萊納對所有流派都是必要的理解在他的作品中顯而易見。正如業內人士所說,他是一位範圍導演,執導了一系列成為文化試金石的電影,從 1984 年開創性的紀錄片《This Is Spinal Tap》開始,這部諷刺作品永遠改變了重金屬分貝水平的語言(“把它調到 11!”)。接下來是 1986 年的成長劇《伴我同行》、1989 年開創性的浪漫喜劇《當哈利遇到莎莉……》和 1990 年的令人毛骨悚然的心理恐怖驚悚片《苦難》,講述了一位遭受創傷的小說家被他最忠實的粉絲俘虜的故事。
他的一些電影直接解決了萊納在自己的生活中努力糾正的不平等和暴力問題。 《密西西比的幽靈》探討了 1994 年對白人至上主義者拜倫·德拉·貝克維斯 (Byron De La Beckwith) 的審判,他被指控在 1963 年謀殺民權活動家梅德加·埃弗斯 (Medgar Evers)。雷納 2017 年的電視劇《震驚與敬畏》講述了一群記者的真實故事,他們反對布什政府為 2003 年入侵伊拉克辯護,當時他們發現了有關大規模武器的虛假信息的證據。破壞。

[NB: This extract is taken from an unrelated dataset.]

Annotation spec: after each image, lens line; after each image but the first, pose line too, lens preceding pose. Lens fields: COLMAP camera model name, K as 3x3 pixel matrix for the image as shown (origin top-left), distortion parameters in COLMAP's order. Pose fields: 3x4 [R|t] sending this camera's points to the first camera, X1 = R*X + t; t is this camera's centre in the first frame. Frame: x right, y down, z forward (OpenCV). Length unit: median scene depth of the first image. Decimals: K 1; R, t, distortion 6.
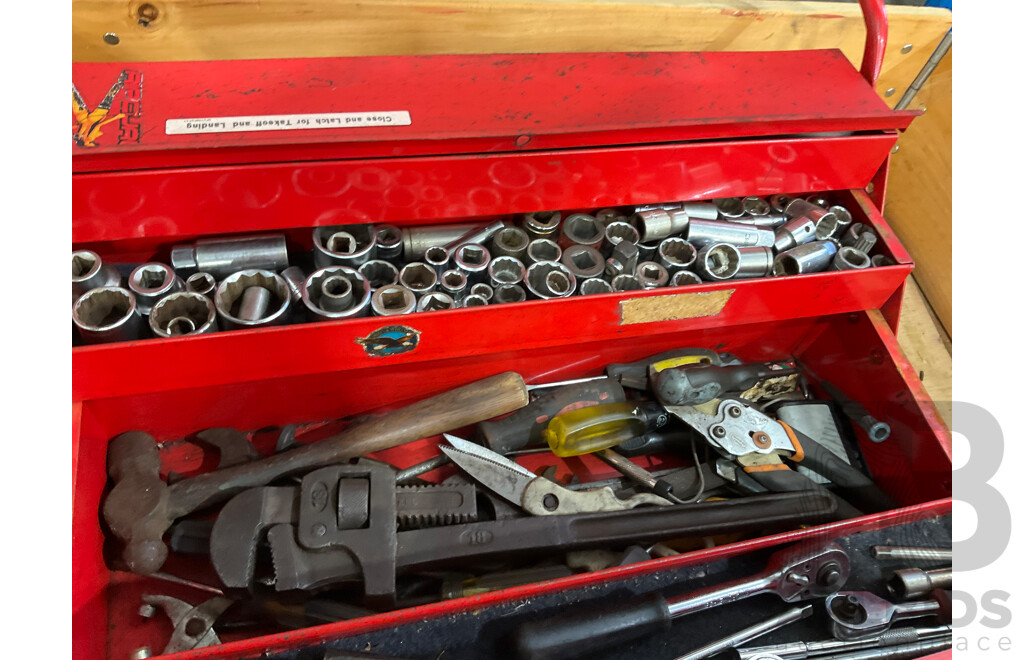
lens RADIAL K [[725.1, 0, 512.0], [0, 725.1, 330.0], [0, 0, 1]] dist [0.032864, -0.086380]
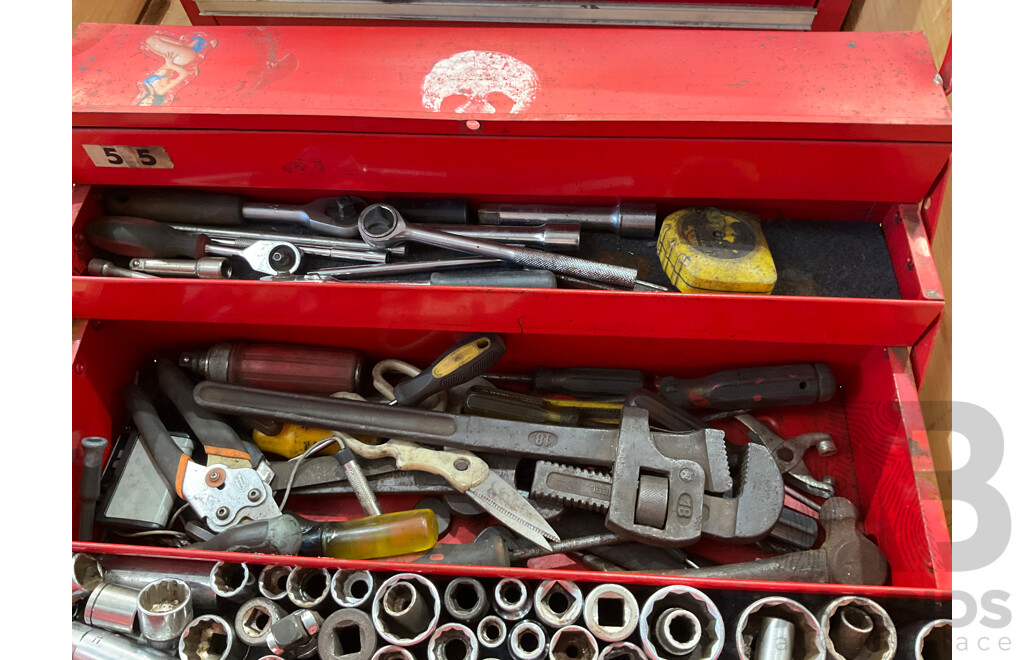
lens RADIAL K [[725.1, 0, 512.0], [0, 725.1, 330.0], [0, 0, 1]] dist [0.032864, -0.086380]
pose [[-0.954820, -0.295260, 0.033782, 0.006951], [0.174975, -0.466646, 0.866963, -0.543375], [-0.240215, 0.833704, 0.497226, 0.317250]]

儘管他公開反對這場中東戰爭已經可以接受,但在電影上映的同一周,他被發現簽署了一份由巴勒斯坦電影製作人安娜瑪麗·賈西爾牽頭的請願書,譴責特朗普在2017年正式承認耶路撒冷為以色列首都的決定。身為猶太人的萊納告訴《國民報》,特朗普“對地緣政治事件或事物之間的聯繫一無所知。沒有對這一決定進行反思,也沒有與阿拉伯世界甚至非阿拉伯世界的盟友接觸,看看這會產生什麼影響。”
萊納在柯克的死中看到了悲劇和悲傷,因為無論意見如何不同,他都能對生命的逝去感同身受。